Cloaca (NL 2003)

cloacaMänner am Rande des Nervenzusammenbruchs, in der Midlife-Crisis, der Sinnkrise. Nach einem Kollaps und dem Aufenthalt in einer psychiatrischen Klinik versucht Anwalt Tom (Peter Blok) wieder auf die Beine zu kommen. Der ehrgeizige Ministeriumsanwärter Joep (Gijs Scholten van Aschat) hat nach einem Streit mit der Frau kurzerhand die Koffer gepackt. Vorerst unter kommen beide bei Pieter (Pierre Bokma), einem homosexuellen städtischen Sachbearbeiter, dem der Chef wegen der Unterschlagung wertvoller Gemälde auf die Pelle rückt.

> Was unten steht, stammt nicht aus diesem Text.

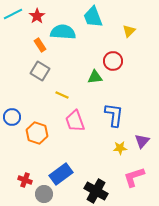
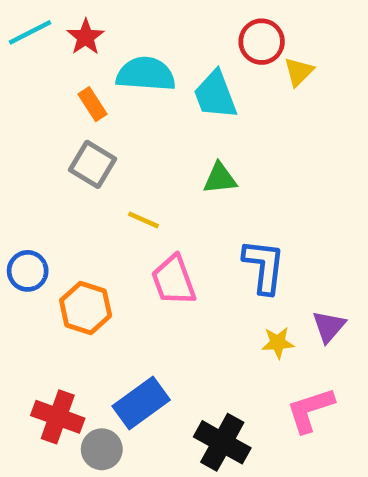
cyan trapezoid: (93, 17) -> (215, 95), moved
red circle: (113, 61) -> (262, 42), moved
red cross: (25, 180) -> (58, 417), size x1.5

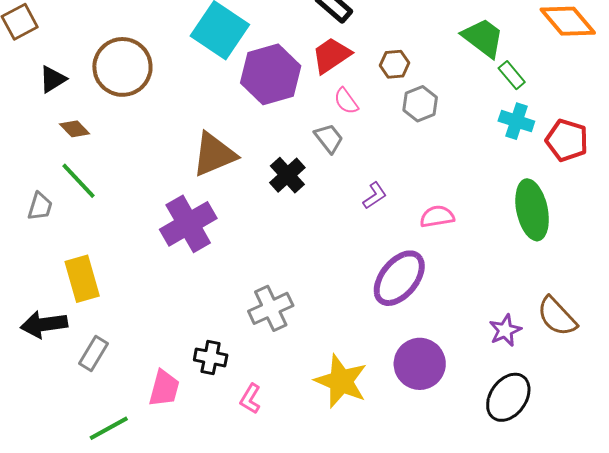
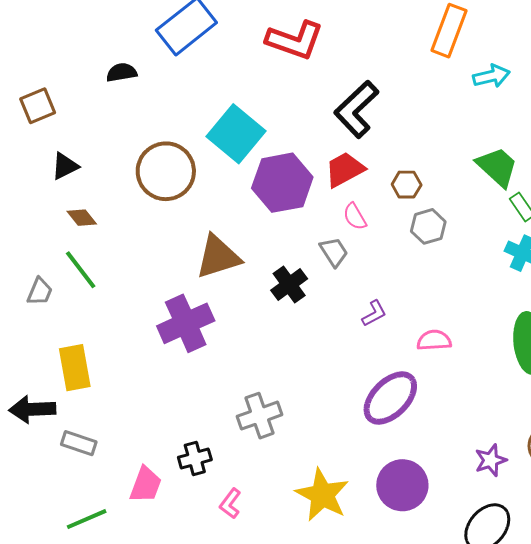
brown circle: (122, 67) -> (166, 171), moved
gray rectangle: (93, 354) -> (79, 443), turned 72
black cross: (211, 357) -> (195, 459), turned -32

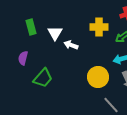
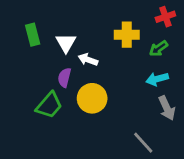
purple semicircle: (23, 58) -> (64, 78), moved
yellow circle: (98, 77) -> (92, 98), moved

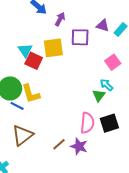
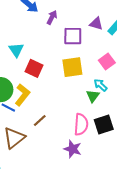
yellow square: (53, 48) -> (72, 67), moved
red square: (34, 61) -> (34, 68), moved
yellow L-shape: (31, 94) -> (22, 95), turned -125
brown line: (59, 144) -> (40, 120), moved

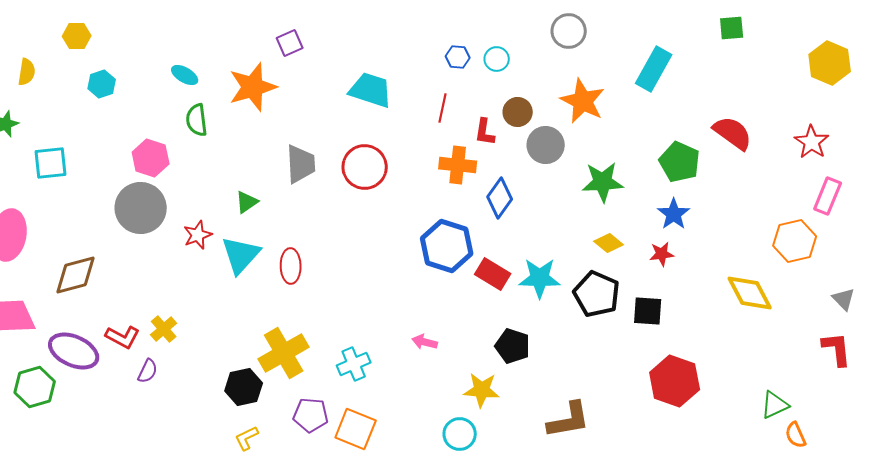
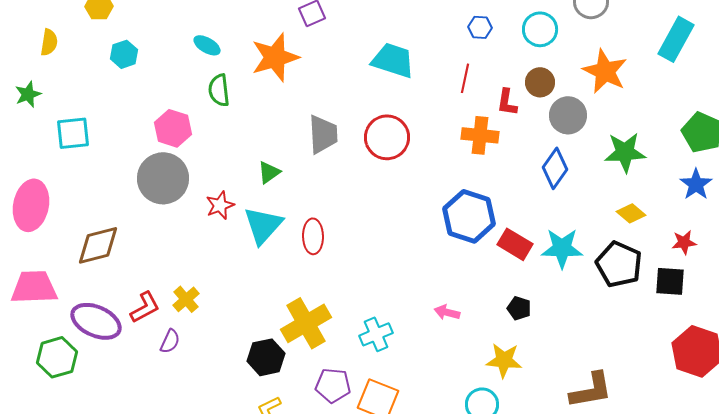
cyan circle: (497, 59) -> (540, 29), moved, size x1.4
blue diamond: (500, 198) -> (555, 168), moved
red star: (662, 254) -> (684, 242), moved
red L-shape: (123, 337) -> (145, 307), turned -56
black pentagon: (513, 346) -> (519, 308), moved, size x0.7

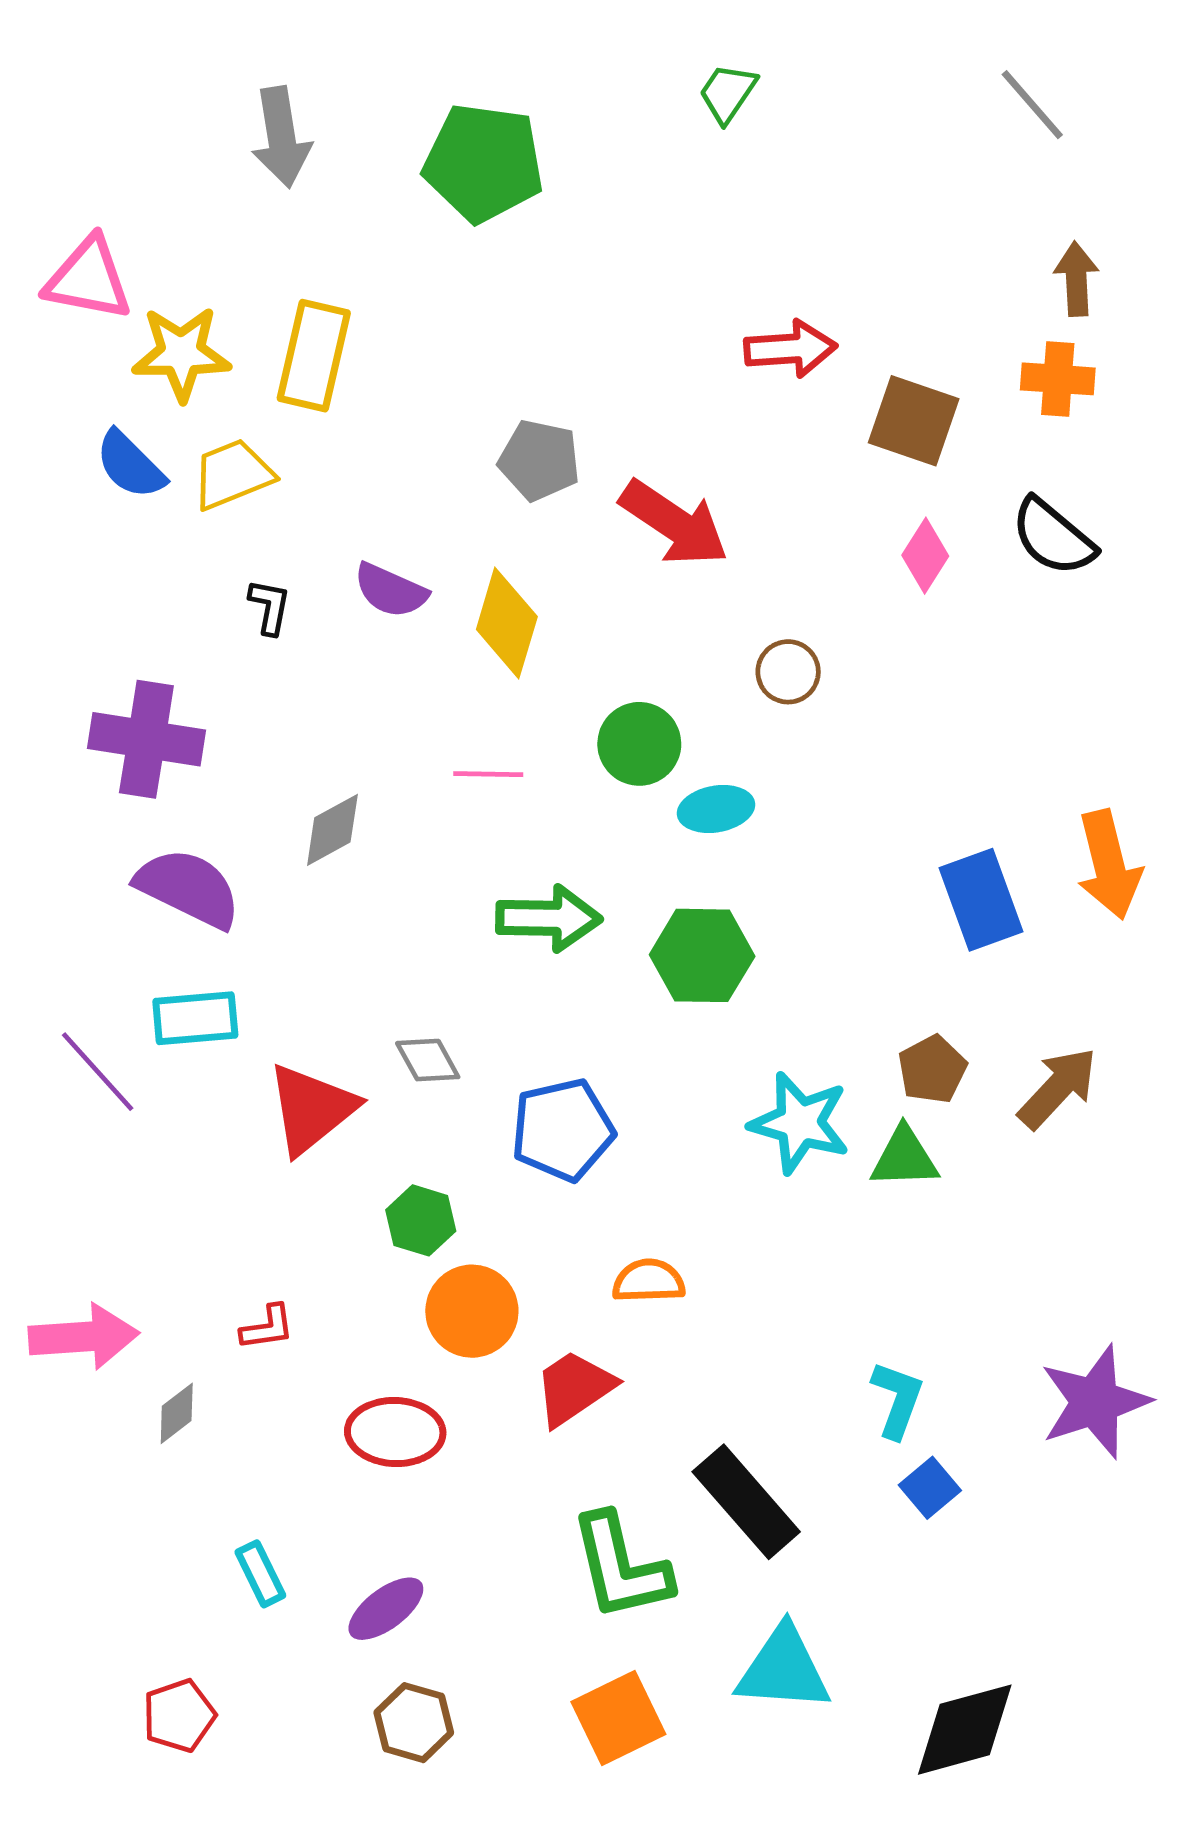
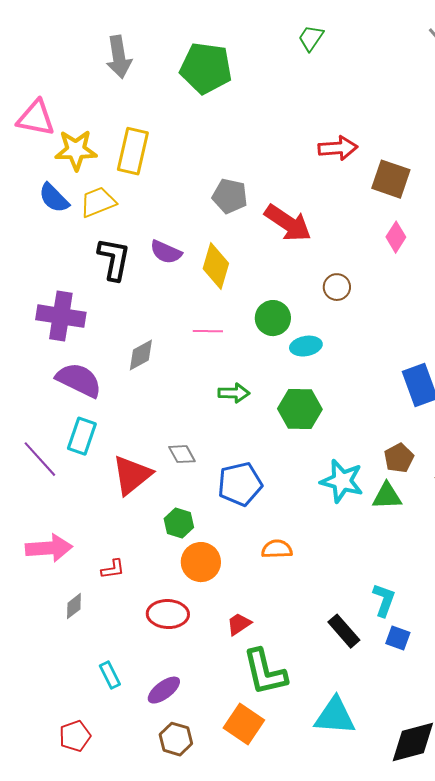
black L-shape: (270, 607) -> (114, 259), size x1.8
green arrow: (549, 918) -> (234, 393), size x0.7
cyan rectangle: (195, 1018) -> (82, 436), turned -66
pink arrow: (84, 1337) -> (49, 548), moved
red trapezoid: (574, 1388) -> (239, 624), moved, size x0.7
blue square: (930, 1488) -> (398, 638), turned -30
black rectangle: (746, 1502) -> (344, 631), moved, size x0.7
orange square: (618, 1718) -> (244, 724), moved, turned -30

Und dann ist da noch der provozierende Theaterregisseur Maarten (Jaap Spijkers), der ein Verhältnis zu einer jungen Schauspielerin unterhält, zu allem Überfluss Joeps Tochter.

Der Ursprung von Willem van de Sande Bakhuyzens („Leef“) geistreicher Tragikomödie „Cloaca“ liegt auf der Bühne. Der Film lässt sich das nur zu gern anmerken, was auch an Maria Goos’ Adaption ihres eigenen Stückes liegen mag. Mehr noch als das Drehbuch aber ist es die Inszenierung, bei aller Zurückhaltung geprägt von visuellem Einfallsreichtum, die den glänzenden Schauspielern den Raum für die Ausgestaltung ihrer Figuren bietet. Die Natürlichkeit ihres Auftretens garantiert eine unverfälschte Authentizität, über die unvermittelt eine Brücke der Nachvollziehbarkeit geschlagen wird. Fast scheint es, als beobachte der Zuschauer echte Menschen mit echten Problemen und echten Schwächen.

Der Ton des wortreichen, von geschliffenen Dialogen beherrschten Dramas ist nüchtern. So groß die Wirkung des Spiels auch ist, van de Sande Bakhuyzen kanalisiert sie nie in Richtung einer bloßen Ausstellung von Gefühlen und Befindlichkeiten. Die Männer hadern mit dem Schicksal, der Vergänglichkeit des Materiellen, der Jugend sowie der Bedeutungslosigkeit des Seins. Der darin eingebettete Humor trägt teils absurde Züge, verbleibt aber auf einer subtilen Ebene, die zumeist die leise Bitterkeit der lebensphilosophischen Reflexion unterstreicht. Denn mit wachsender Reibungsfläche zerreißen die Bande zwischen den alten Freunden mehr und mehr.

Zwischen David Rabe und Robert Lepage, „Hurlyburly“ und „Die andere Seite des Mondes“ sinniert „Cloaca“ über die Männlichkeit, verpflichtende Loyalität und die Konsequenz des Vertrauensbruchs. Mit Abscheu blickt das, was war auf das, was daraus wurde. Am Ende ist nichts mehr so wie zuvor. Im Augenblick der finalen Tragik blendet der Film aus. Bis an den Rand des Abgrunds wurden die Protagonisten begleitet. Den Sprung ins Ungewisse jedoch müssen sie allein vollziehen. Epix veröffentlicht dies großartige Werk einzig im niederländischen Originalton mit deutschen Untertiteln. Für Cineasten sollte das wahrlich kein Hindernis darstellen.